Monday, November 25, 2013

Week 13- Altering Books



Frankenstein is passionately written just like any great past novels such as Great Gatsby. The way the sophisticated sentence structure is complex within to the point where antecedents have to be understood to comprehend the setting of a paragraph is remarkable. The sentence structure seems like and appears as refined riddles within which reveals a story.
Novels and books written in the 1830s are written in a distinct way which differs from modern books today. The complexity of the sentence structure. The aesthetic, artistic flow of the context. The passionately written syntax and diction within. It is self evident in comparison between modern day books and past novels- the wording alone contrast. There is a difference within the sophisticated sentence structure of one book and the informal language of another. The artistic complexity of one and easily relatable simplicity of another. A book that makes you think and a book that easily understandable.
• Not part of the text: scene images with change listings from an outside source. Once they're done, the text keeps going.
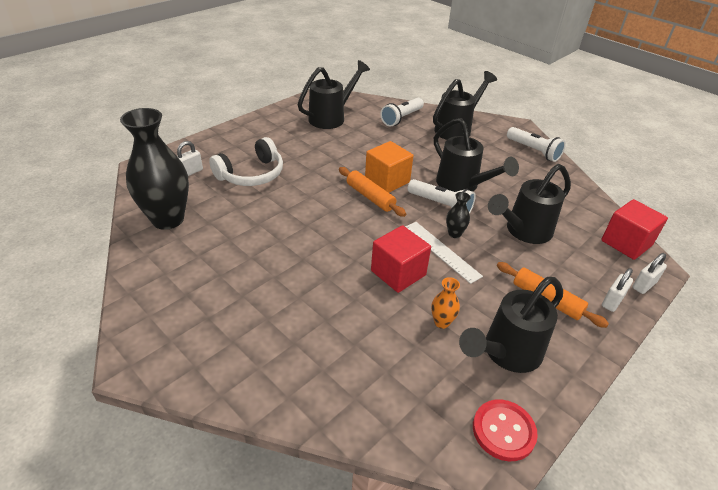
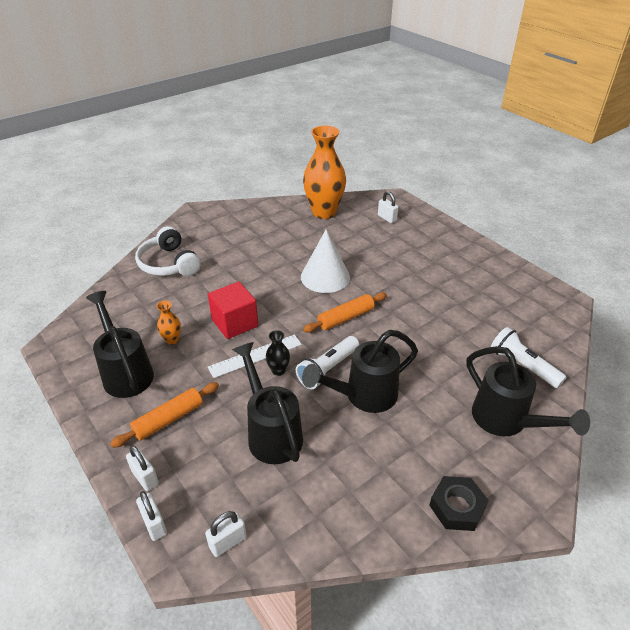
camera: 100 degrees right, 0 degrees up
black vase [120,108,189,230] -> orange vase [303,126,346,219]
white headphones [209,137,283,186] -> white headphones moved to [135,226,201,276]
black watering can [298,60,370,129] -> none
orange cube [365,141,413,193] -> none
red button [473,399,538,461] -> none
white flashlight [507,127,566,162] -> black nut [429,476,489,531]
red cube [601,199,668,260] -> white padlock [205,511,247,557]
none -> white cone [301,230,350,293]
I wonder how we got to sophisticated novels to novels consisting of childish relationship gossip. How the flow of language changed. It seems that the way language changed that the artistic intuitiveness and sophistication of words and has been watered down due to social changes throughout the years. The change of cultured verbiage and eloquence turning into a series of an informal “GR8” and expressions of “awesome” instead of the usage of spectacular or majestic; is an alteration that future generations and authors should put back into their writing or speech. Writing or speaking that forces and enables the reader or listener to focus, in-order to decipher, and fathom the implication and significance of verbalization or the cultured sentence structure is needed in this generation.